Filament winder build


Rocketry involves a lot of tubes, many of which are structural, and as aerospace hardware tends to be, lightweight. One of the best known processes for making these is filament winding, where a continuous filament of fiberglass or carbon fiber is is saturated with resin, wound onto a mandrel (an interior mold), and left to cure. The resulting part is strong and repeatable. Ordinary hand layups of fiberglass cloth can be used as a cheaper substitute, but they lack the repeatability of a computer-controlled process and are more prone to delamination unless laboriously vacuum-bagged.
Filament winder in action
For my university rocket team, I built a heavily modified version of Andrew Reilley's Contraption filament winder as an Ender 3 conversion, adding a fourth axis from the bed gantry, a huge gear reduction replacing the belt drive to run large mandrels on a NEMA 17 instead of the designed NEMA 23, and some special configuration of Marlin firmware to glue it all together. Why go through all this trouble when you can just buy a winder, or just buy fiberglass parts from someone else?
  • Buying a winder is expensive. The cheapest commercial option is around $5000 (X-winder), and reportedly sucks.
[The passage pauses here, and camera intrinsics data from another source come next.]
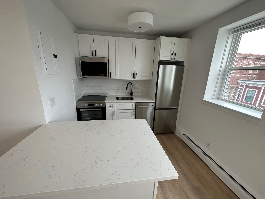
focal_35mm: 14
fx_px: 107
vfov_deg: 85.7
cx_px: 132
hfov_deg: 102.1
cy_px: 100
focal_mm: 2.22
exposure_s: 1/120
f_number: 2.2
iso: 160
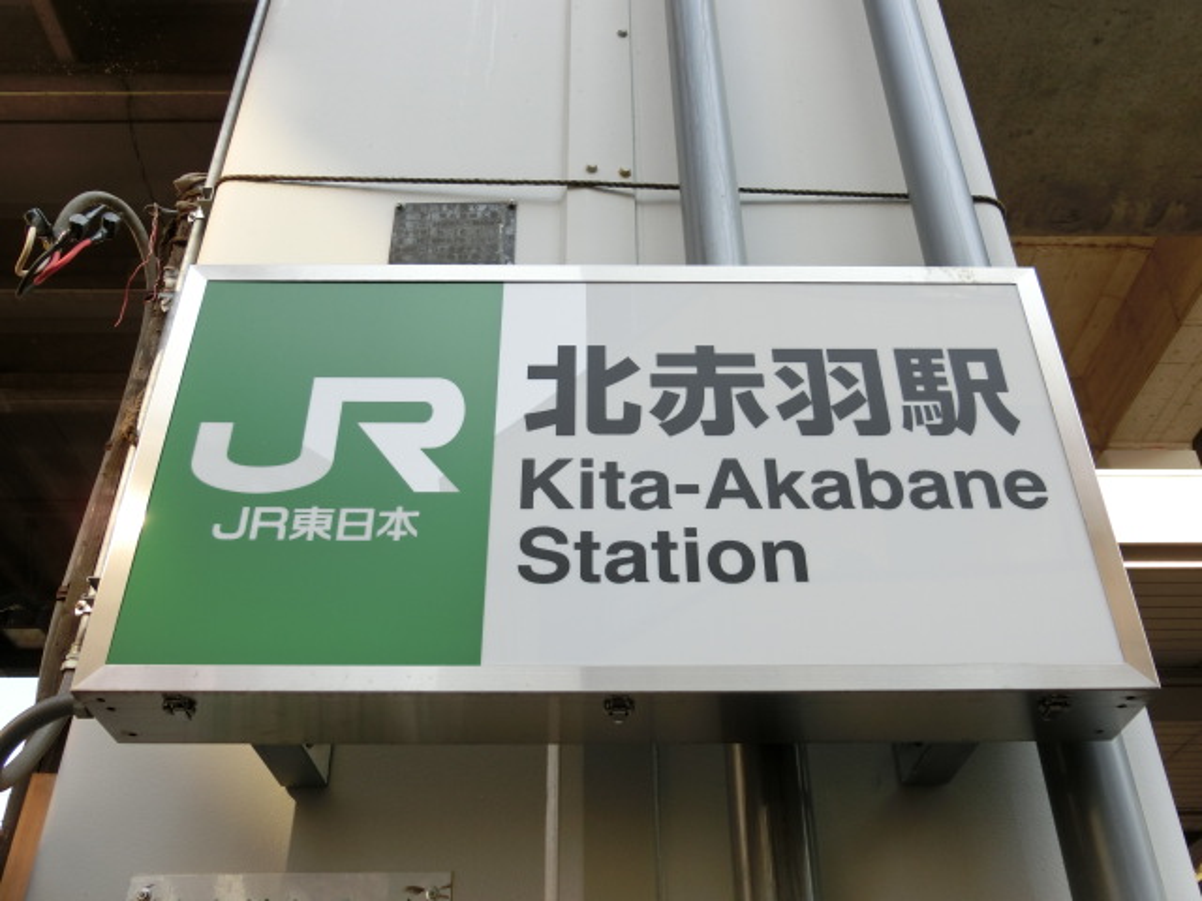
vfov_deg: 41.8
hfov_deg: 54.0
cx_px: 601
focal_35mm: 34
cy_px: 450
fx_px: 1181
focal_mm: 6
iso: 80
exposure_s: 1/160
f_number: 3.9
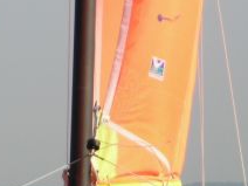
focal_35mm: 350
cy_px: 199
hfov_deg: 5.6
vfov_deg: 4.2
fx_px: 2508
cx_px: -67
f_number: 5.3
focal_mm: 19.2
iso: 50
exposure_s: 1/287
  • Fiberglass tube suppliers are few and fickle, our team was burned by one who took our money and then disappeared for a year
  • There's a nifty open source design that we can build for around $500-$1000, about the cost of two 7.5"ID x 4' tubes
  • We can use it to make nosecones and even maybe COPVs as well one day
Dry winding integration test
First wet wind onto a Celsius can
The redesign and build process were anything but straightforward, but I still managed to get a passable result in a little under three months. By sourcing the control electronics and motors from an Ender 3, I was able to start on the build right away, but extensive hardware modifications were required to fit the new motors, and accomodate for their low torque while also increasing the max mandrel size from 4" to 6". Sadly, in the end HSP couldn't use any of the parts from the winder, since we failed to consider one thing: mold release. Obviously to use a fiberglass part you need to take it off of your mandrel, which was easy enough with regular wet layups that have very low if any tension applied around the mandrel. However, filament winding generates a lot of tension by design to prevent delamination, which means that the final cured part is stuck on like a fingertrap.
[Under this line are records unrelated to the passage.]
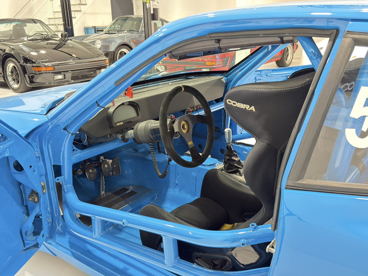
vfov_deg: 40.7
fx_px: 372
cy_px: 138
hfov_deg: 52.6
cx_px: 184
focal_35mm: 35
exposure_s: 1/40
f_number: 1.78
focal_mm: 6.76
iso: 250
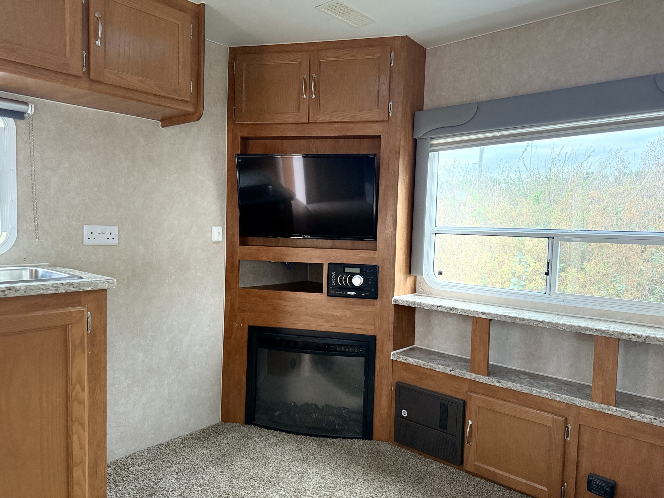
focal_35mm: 24
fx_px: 460
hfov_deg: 71.6
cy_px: 249
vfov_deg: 56.8
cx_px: 332
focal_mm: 6.76
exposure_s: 1/60
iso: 640
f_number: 1.78
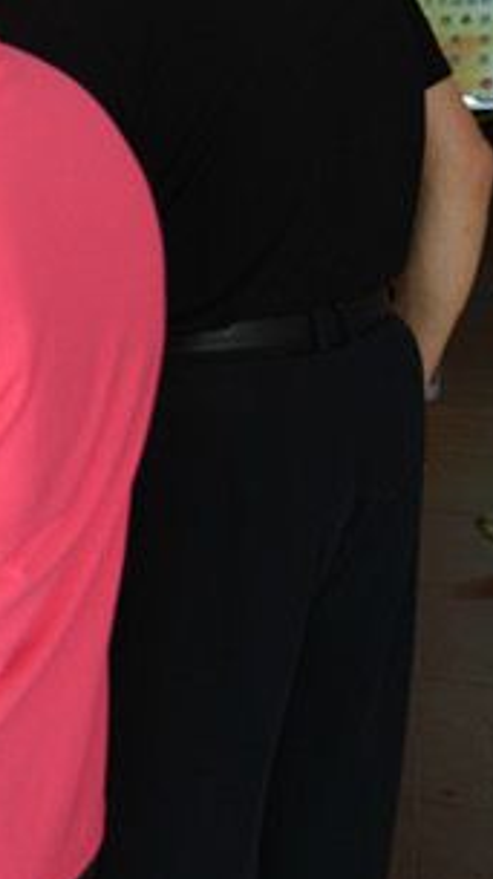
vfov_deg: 31.5
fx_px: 1538
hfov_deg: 14.7
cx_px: -522
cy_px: 259
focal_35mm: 66
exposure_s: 1/50
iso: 800
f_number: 3.5
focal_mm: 24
Water bath to try and remove PVA
My team and I experimented with a variety of mold releases and barriers, including PVA, saran wrap, Mylar, and even condoms. None of them ended up working well if at all, even for regular wet layups (see below). This year I'm hoping to test more methods that I've found from other rocketry teams, and maybe even build a new mandrel design that can collapse or split to relieve tension.
Boiling hand-layup nosecone to soften 3D printed mandrel

Filament winder software


While I was working on the hardware, I also began writing software to generate the gcode for the winder. There is an existing solution that was written to go along with the Contraption, but I had some issues with it, mostly that it wouldn't be able to handle non-cylindrical mandrels such as nosecones, and didn't have a GUI so less computer-nerdy engineers would have trouble using it. I originally chose to write it in Python because I'm more familiar with it, producing the first version of my CAM software called gcode_gen.
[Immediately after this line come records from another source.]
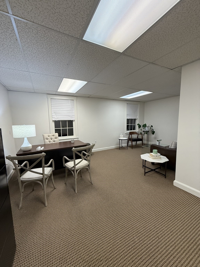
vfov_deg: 102.1
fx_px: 108
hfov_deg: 85.7
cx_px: 100
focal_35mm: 14
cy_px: 134
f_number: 2.2
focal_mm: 2.22
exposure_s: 1/120
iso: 160
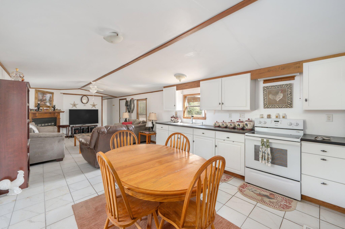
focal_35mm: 14
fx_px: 134
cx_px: 172
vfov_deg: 81.1
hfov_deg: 104.3
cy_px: 114
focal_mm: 14
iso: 320
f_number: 9
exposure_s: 1/8
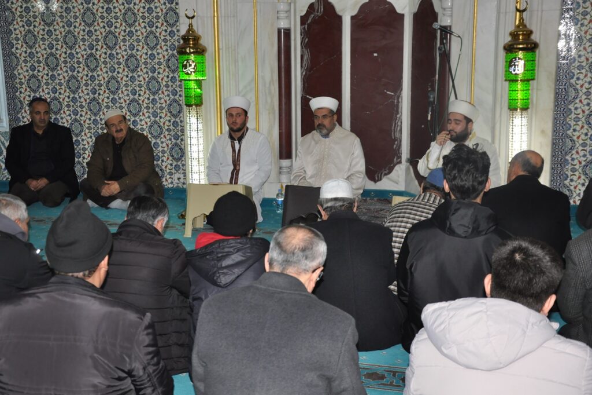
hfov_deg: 37.9
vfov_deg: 25.7
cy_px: 198
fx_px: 863
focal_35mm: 52
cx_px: 296
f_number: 4.5
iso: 800
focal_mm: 35
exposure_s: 1/60
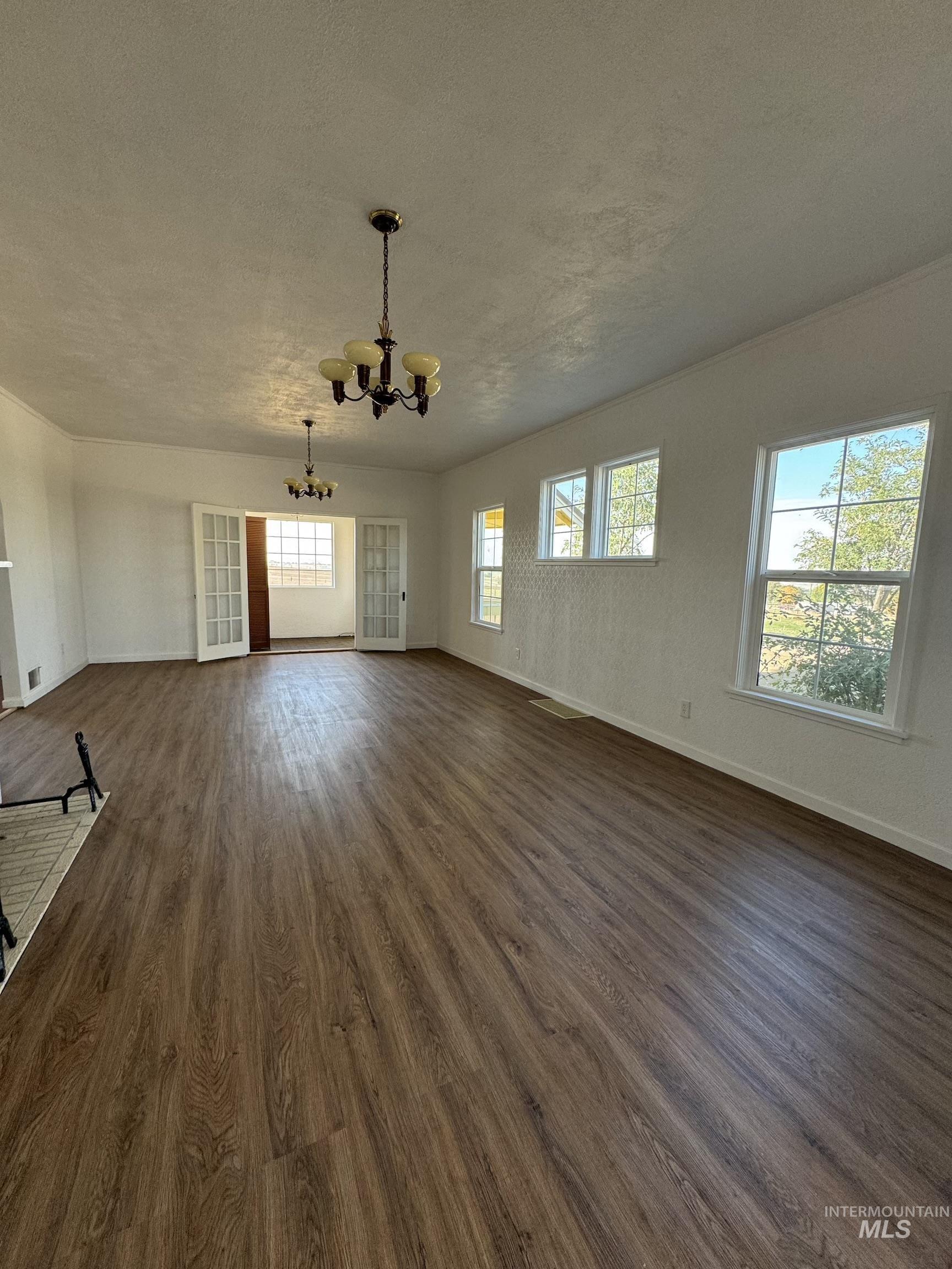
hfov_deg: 85.7
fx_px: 513
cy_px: 634
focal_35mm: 14
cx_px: 476
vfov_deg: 102.1
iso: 125
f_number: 2.2
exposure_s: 1/99
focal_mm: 2.22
Nosecone path in MeshInspector
The validation process was a lot of trial and error, since I didn't have a way to easily visualize the path other than importing into an online viewer, and even that required running the code in a special mode so that all the movements would be properly recognized. Eventually I got the winding kernel itself passable, and was staring down work on a GUI. Luckily this was right around when vibe coding was starting to get good, so I cooked up a quick and dirty visualizer with ChatGPT, and it turned out pretty well.
Nosecone path in homebrew viewer
Of course, there were also user interface problems with this software as well. My decision to use Python meant an easy start, but was a huge pain to distribute and run on other machines. Also, it was really slow as python tends to be. After some reasarch, I settled on switching the entire program over to Go for execution speed, reduction in executable size (Python was around 100M and growing), and better support for cross-platform distribution (I can build for Windows, Linux, and macOS with a single command). I'm still working on the GUI, but the core functionality is working on the command line and I'm pretty happy with the result. See where cocoon is at now by following the link.
Since the associated plotting software was written in TypeScript (eww) and doesn't suppport non-cylindrical mandrels such as nosecones, I rewrote and extended the plotting code in Python.